WHAT THE TASK REQUIRES: Substitute "absolute pixel units" for "absolute pixels" throughout the material below and reproduce it with nothing else changed, leaving out the pictures.

#### MATERIAL FOR THIS EXERCISE

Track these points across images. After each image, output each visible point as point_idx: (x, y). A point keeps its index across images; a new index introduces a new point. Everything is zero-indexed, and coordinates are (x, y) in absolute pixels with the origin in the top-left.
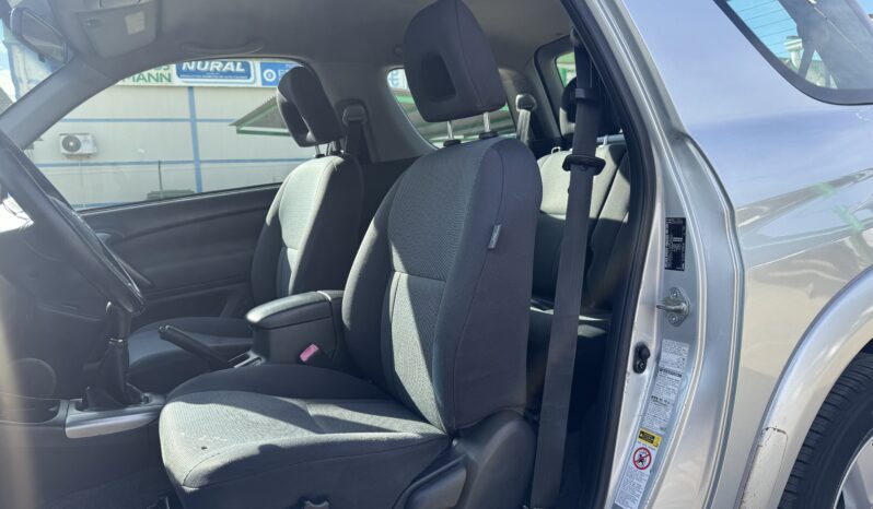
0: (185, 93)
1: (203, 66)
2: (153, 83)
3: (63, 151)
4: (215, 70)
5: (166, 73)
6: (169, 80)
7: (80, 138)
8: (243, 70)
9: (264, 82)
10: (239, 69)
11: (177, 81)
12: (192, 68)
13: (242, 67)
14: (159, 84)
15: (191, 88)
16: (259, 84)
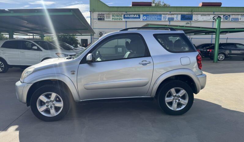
0: (125, 23)
1: (129, 16)
2: (118, 20)
3: (99, 35)
4: (132, 17)
5: (121, 18)
6: (122, 20)
7: (103, 33)
8: (138, 17)
9: (143, 19)
10: (137, 17)
11: (124, 20)
12: (127, 17)
13: (138, 16)
14: (120, 20)
15: (126, 21)
16: (142, 20)
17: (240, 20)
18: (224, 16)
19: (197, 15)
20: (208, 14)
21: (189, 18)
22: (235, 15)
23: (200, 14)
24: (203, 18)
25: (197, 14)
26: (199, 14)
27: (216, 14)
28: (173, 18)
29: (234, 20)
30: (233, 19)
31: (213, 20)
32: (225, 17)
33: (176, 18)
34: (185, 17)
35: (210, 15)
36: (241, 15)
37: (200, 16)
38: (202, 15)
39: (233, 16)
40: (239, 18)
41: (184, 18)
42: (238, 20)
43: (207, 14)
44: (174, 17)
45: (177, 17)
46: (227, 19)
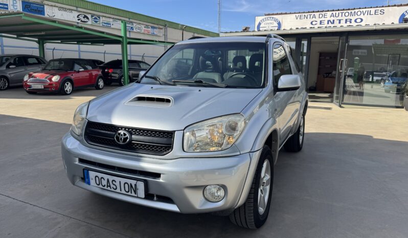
17: (112, 26)
18: (92, 16)
19: (51, 8)
20: (70, 9)
21: (39, 11)
22: (105, 17)
23: (57, 7)
24: (62, 15)
25: (52, 6)
26: (55, 6)
27: (81, 12)
28: (7, 5)
29: (106, 25)
30: (105, 23)
31: (79, 20)
32: (93, 18)
33: (13, 5)
34: (30, 6)
35: (73, 11)
36: (113, 18)
37: (56, 9)
38: (60, 9)
39: (104, 19)
40: (111, 23)
41: (29, 9)
42: (110, 25)
43: (68, 9)
44: (8, 3)
45: (14, 3)
46: (96, 22)
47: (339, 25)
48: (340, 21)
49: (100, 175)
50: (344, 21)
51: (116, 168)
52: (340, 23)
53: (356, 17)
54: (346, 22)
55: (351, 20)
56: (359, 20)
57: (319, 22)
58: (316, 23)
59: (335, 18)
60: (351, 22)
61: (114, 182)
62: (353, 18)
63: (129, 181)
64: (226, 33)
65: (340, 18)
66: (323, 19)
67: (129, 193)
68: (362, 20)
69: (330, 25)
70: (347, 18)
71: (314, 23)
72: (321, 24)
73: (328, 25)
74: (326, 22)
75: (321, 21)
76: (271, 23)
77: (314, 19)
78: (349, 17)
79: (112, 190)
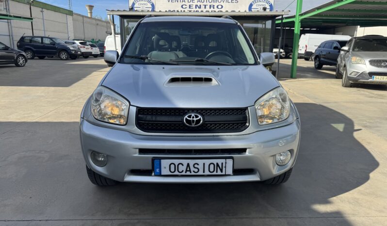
47: (205, 10)
48: (205, 6)
49: (176, 162)
50: (209, 6)
51: (193, 151)
52: (205, 8)
53: (218, 4)
54: (210, 8)
55: (214, 6)
56: (220, 7)
57: (188, 7)
58: (186, 7)
59: (201, 4)
60: (214, 8)
61: (196, 166)
62: (216, 4)
63: (215, 161)
64: (113, 11)
65: (205, 3)
66: (191, 3)
67: (215, 173)
68: (222, 7)
69: (198, 9)
70: (211, 4)
71: (184, 7)
72: (190, 8)
73: (196, 10)
74: (194, 7)
75: (190, 5)
76: (145, 4)
77: (184, 3)
78: (212, 4)
79: (193, 173)
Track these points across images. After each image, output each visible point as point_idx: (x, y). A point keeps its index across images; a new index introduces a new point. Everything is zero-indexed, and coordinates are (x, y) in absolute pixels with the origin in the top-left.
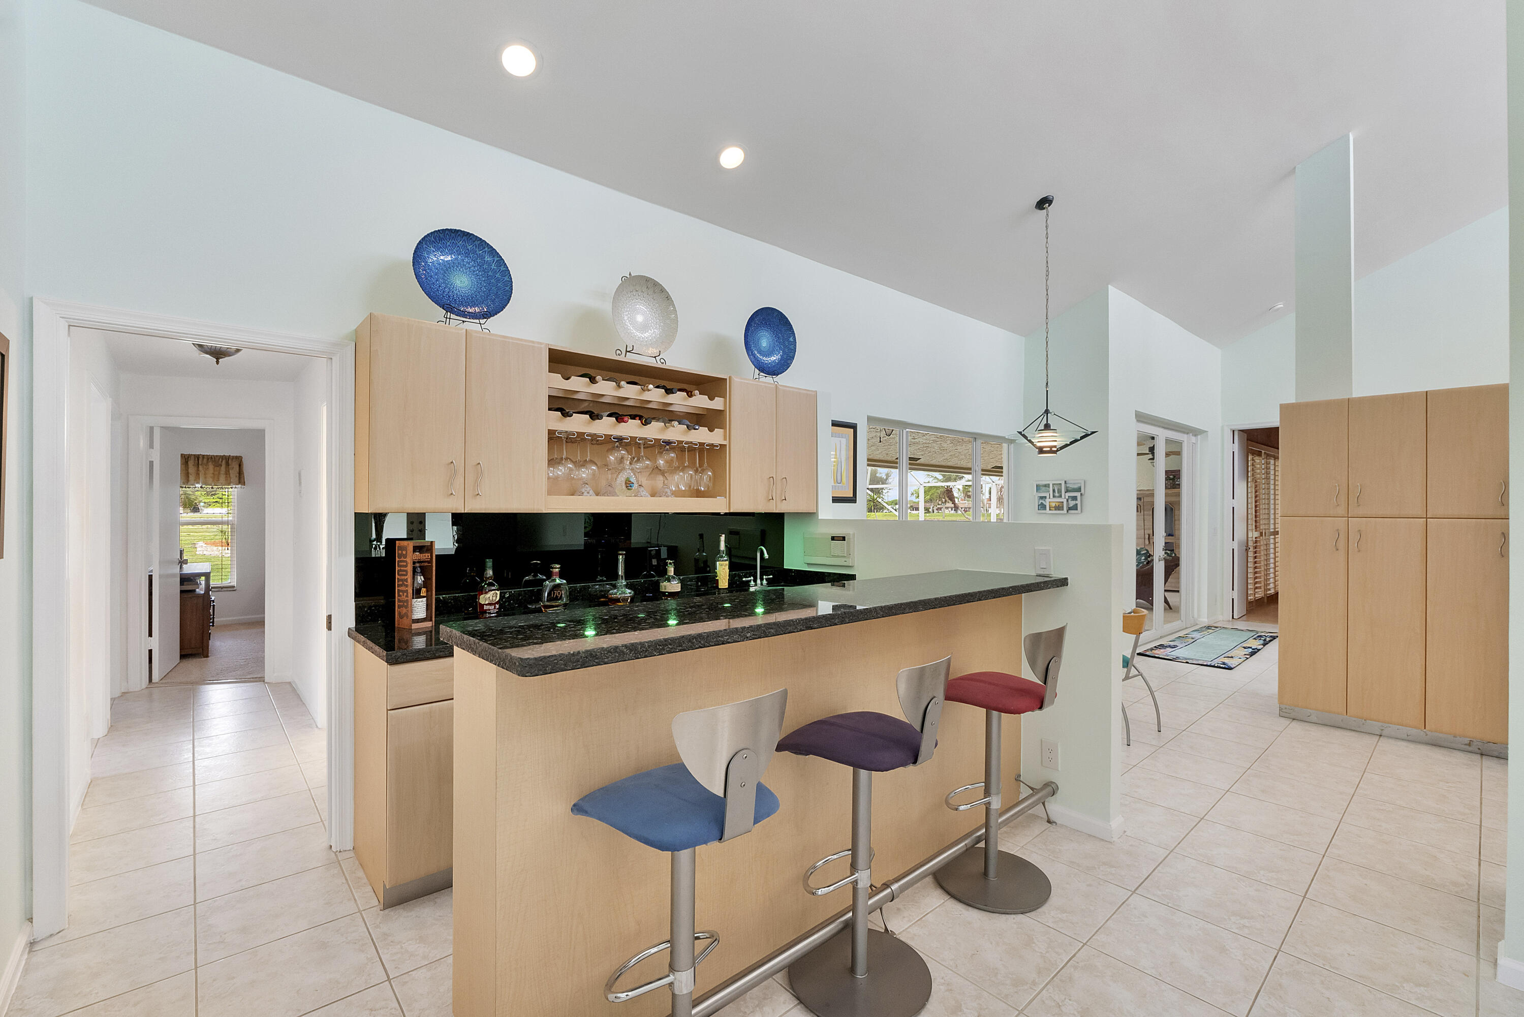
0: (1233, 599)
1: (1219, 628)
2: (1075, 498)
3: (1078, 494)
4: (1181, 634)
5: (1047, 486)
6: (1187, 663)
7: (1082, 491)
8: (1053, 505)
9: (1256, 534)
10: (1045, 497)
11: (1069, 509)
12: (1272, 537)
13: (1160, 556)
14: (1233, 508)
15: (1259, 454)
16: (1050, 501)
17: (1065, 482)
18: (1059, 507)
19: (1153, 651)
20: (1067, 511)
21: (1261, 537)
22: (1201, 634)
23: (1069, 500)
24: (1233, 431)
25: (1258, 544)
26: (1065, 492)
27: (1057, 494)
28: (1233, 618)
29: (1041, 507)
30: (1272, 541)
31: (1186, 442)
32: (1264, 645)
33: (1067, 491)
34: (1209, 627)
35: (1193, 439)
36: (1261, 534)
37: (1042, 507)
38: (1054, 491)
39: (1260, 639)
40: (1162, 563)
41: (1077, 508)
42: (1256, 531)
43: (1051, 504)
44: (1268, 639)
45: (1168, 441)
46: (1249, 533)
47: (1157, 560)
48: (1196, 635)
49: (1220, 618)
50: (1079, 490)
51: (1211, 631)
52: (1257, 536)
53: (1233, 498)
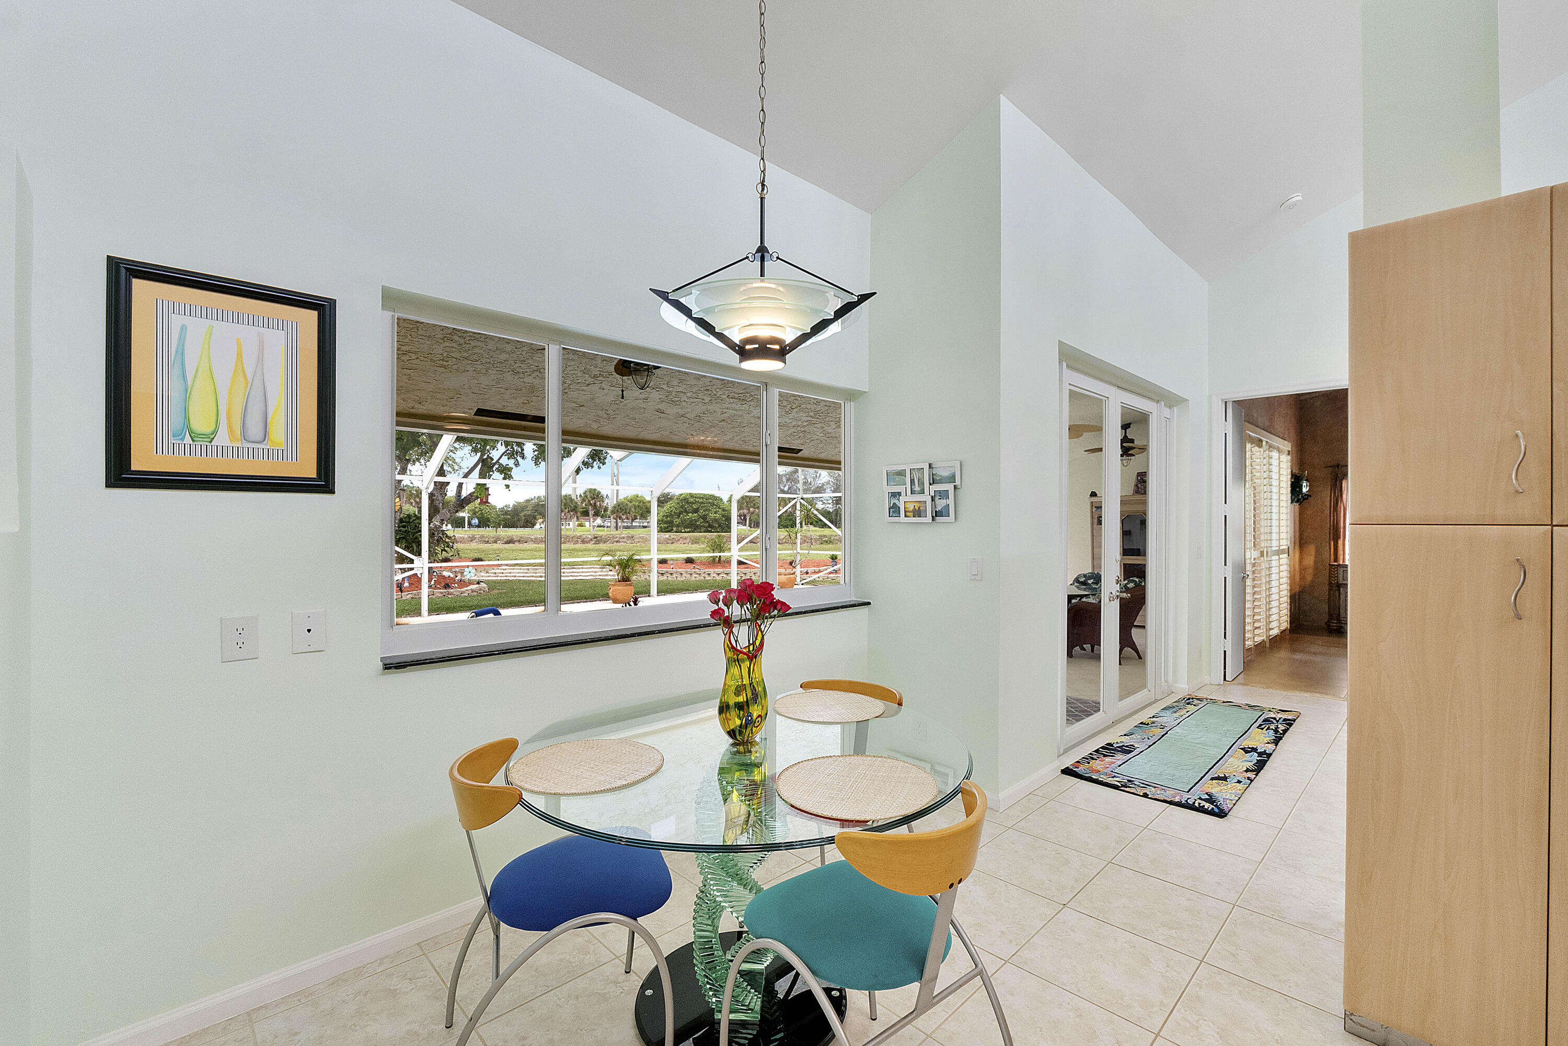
0: (1225, 652)
1: (1205, 702)
2: (944, 494)
3: (949, 487)
4: (1144, 716)
5: (901, 473)
6: (1145, 795)
7: (958, 482)
8: (911, 507)
9: (1255, 554)
10: (899, 494)
11: (937, 514)
12: (1274, 558)
13: (1111, 593)
14: (1225, 516)
15: (1259, 443)
16: (907, 500)
17: (930, 465)
18: (918, 513)
19: (1092, 762)
20: (933, 519)
21: (1262, 558)
22: (1176, 715)
23: (937, 498)
24: (1226, 402)
25: (1258, 568)
26: (930, 484)
27: (917, 488)
28: (1225, 679)
29: (894, 512)
30: (1274, 563)
31: (1155, 414)
32: (1276, 741)
33: (933, 482)
34: (1189, 701)
35: (1166, 412)
36: (1261, 554)
37: (894, 510)
38: (912, 482)
39: (1268, 729)
40: (1117, 604)
41: (949, 515)
42: (1254, 550)
43: (908, 505)
44: (1281, 728)
45: (1126, 410)
46: (1247, 554)
47: (1107, 599)
48: (1168, 719)
49: (1207, 679)
50: (952, 479)
51: (1191, 708)
52: (1256, 557)
53: (1226, 503)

########

RESPONSE TO THIS EXERCISE:
Track these points across images. After each image, output each visible point as point_idx: (x, y). A point keeps its index across images; a new index introduces a new point. Everything is zero-indexed, and coordinates are (x, y) in absolute pixel units with the origin in the top-left.
0: (185, 93)
1: (203, 66)
2: (153, 83)
3: (63, 151)
4: (215, 70)
5: (166, 73)
6: (169, 80)
7: (80, 138)
8: (243, 70)
9: (264, 82)
10: (239, 69)
11: (177, 81)
12: (192, 68)
13: (242, 67)
14: (159, 84)
15: (191, 88)
16: (259, 84)
0: (125, 23)
1: (129, 16)
2: (118, 20)
3: (99, 35)
4: (132, 17)
5: (121, 18)
6: (122, 20)
7: (103, 33)
8: (138, 17)
9: (143, 19)
10: (137, 17)
11: (124, 20)
12: (127, 17)
13: (138, 16)
14: (120, 20)
15: (126, 21)
16: (142, 20)
17: (240, 20)
18: (224, 16)
19: (197, 15)
20: (208, 14)
21: (189, 18)
22: (235, 15)
23: (200, 14)
24: (203, 18)
25: (197, 14)
26: (199, 14)
27: (216, 14)
28: (173, 18)
29: (234, 20)
30: (233, 19)
31: (213, 20)
32: (225, 17)
33: (176, 18)
34: (185, 17)
35: (210, 15)
36: (241, 15)
37: (200, 16)
38: (202, 15)
39: (233, 16)
40: (239, 18)
41: (184, 18)
42: (238, 20)
43: (207, 14)
44: (174, 17)
45: (177, 17)
46: (227, 19)
17: (112, 26)
18: (92, 16)
19: (51, 8)
20: (70, 9)
21: (39, 11)
22: (105, 17)
23: (57, 7)
24: (62, 15)
25: (52, 6)
26: (55, 6)
27: (81, 12)
28: (7, 5)
29: (106, 25)
30: (105, 23)
31: (79, 20)
32: (93, 18)
33: (13, 5)
34: (30, 6)
35: (73, 11)
36: (113, 18)
37: (56, 9)
38: (60, 9)
39: (104, 19)
40: (111, 23)
41: (29, 9)
42: (110, 25)
43: (68, 9)
44: (8, 3)
45: (14, 3)
46: (96, 22)
47: (339, 25)
48: (340, 21)
49: (100, 175)
50: (344, 21)
51: (116, 168)
52: (340, 23)
53: (356, 17)
54: (346, 22)
55: (351, 20)
56: (359, 20)
57: (319, 22)
58: (316, 23)
59: (335, 18)
60: (351, 22)
61: (114, 182)
62: (353, 18)
63: (129, 181)
64: (226, 33)
65: (340, 18)
66: (323, 19)
67: (129, 193)
68: (362, 20)
69: (330, 25)
70: (347, 18)
71: (314, 23)
72: (321, 24)
73: (328, 25)
74: (326, 22)
75: (321, 21)
76: (271, 23)
77: (314, 19)
78: (349, 17)
79: (112, 190)
47: (205, 10)
48: (205, 6)
49: (176, 162)
50: (209, 6)
51: (193, 151)
52: (205, 8)
53: (218, 4)
54: (210, 8)
55: (214, 6)
56: (220, 7)
57: (188, 7)
58: (186, 7)
59: (201, 4)
60: (214, 8)
61: (196, 166)
62: (216, 4)
63: (215, 161)
64: (113, 11)
65: (205, 3)
66: (191, 3)
67: (215, 173)
68: (222, 7)
69: (198, 9)
70: (211, 4)
71: (184, 7)
72: (190, 8)
73: (196, 10)
74: (194, 7)
75: (190, 5)
76: (145, 4)
77: (184, 3)
78: (212, 4)
79: (193, 173)
Track these points across images. After each image, output each visible point as point_idx: (x, y). A point keeps its index across images; a new index introduces a new point. Everything is zero-indexed, and coordinates are (x, y) in absolute pixel units with the origin in the top-left.
0: (1233, 599)
1: (1219, 628)
2: (1075, 498)
3: (1078, 494)
4: (1181, 634)
5: (1047, 486)
6: (1187, 663)
7: (1082, 491)
8: (1053, 505)
9: (1256, 534)
10: (1045, 497)
11: (1069, 509)
12: (1272, 537)
13: (1160, 556)
14: (1233, 508)
15: (1259, 454)
16: (1050, 501)
17: (1065, 482)
18: (1059, 507)
19: (1153, 651)
20: (1067, 511)
21: (1261, 537)
22: (1201, 634)
23: (1069, 500)
24: (1233, 431)
25: (1258, 544)
26: (1065, 492)
27: (1057, 494)
28: (1233, 618)
29: (1041, 507)
30: (1272, 541)
31: (1186, 442)
32: (1264, 645)
33: (1067, 491)
34: (1209, 627)
35: (1193, 439)
36: (1261, 534)
37: (1042, 507)
38: (1054, 491)
39: (1260, 639)
40: (1162, 563)
41: (1077, 508)
42: (1256, 531)
43: (1051, 504)
44: (1268, 639)
45: (1168, 441)
46: (1249, 533)
47: (1157, 560)
48: (1196, 635)
49: (1220, 618)
50: (1079, 490)
51: (1211, 631)
52: (1257, 536)
53: (1233, 498)
0: (1225, 652)
1: (1205, 702)
2: (944, 494)
3: (949, 487)
4: (1144, 716)
5: (901, 473)
6: (1145, 795)
7: (958, 482)
8: (911, 507)
9: (1255, 554)
10: (899, 494)
11: (937, 514)
12: (1274, 558)
13: (1111, 593)
14: (1225, 516)
15: (1259, 443)
16: (907, 500)
17: (930, 465)
18: (918, 513)
19: (1092, 762)
20: (933, 519)
21: (1262, 558)
22: (1176, 715)
23: (937, 498)
24: (1226, 402)
25: (1258, 568)
26: (930, 484)
27: (917, 488)
28: (1225, 679)
29: (894, 512)
30: (1274, 563)
31: (1155, 414)
32: (1276, 741)
33: (933, 482)
34: (1189, 701)
35: (1166, 412)
36: (1261, 554)
37: (894, 510)
38: (912, 482)
39: (1268, 729)
40: (1117, 604)
41: (949, 515)
42: (1254, 550)
43: (908, 505)
44: (1281, 728)
45: (1126, 410)
46: (1247, 554)
47: (1107, 599)
48: (1168, 719)
49: (1207, 679)
50: (952, 479)
51: (1191, 708)
52: (1256, 557)
53: (1226, 503)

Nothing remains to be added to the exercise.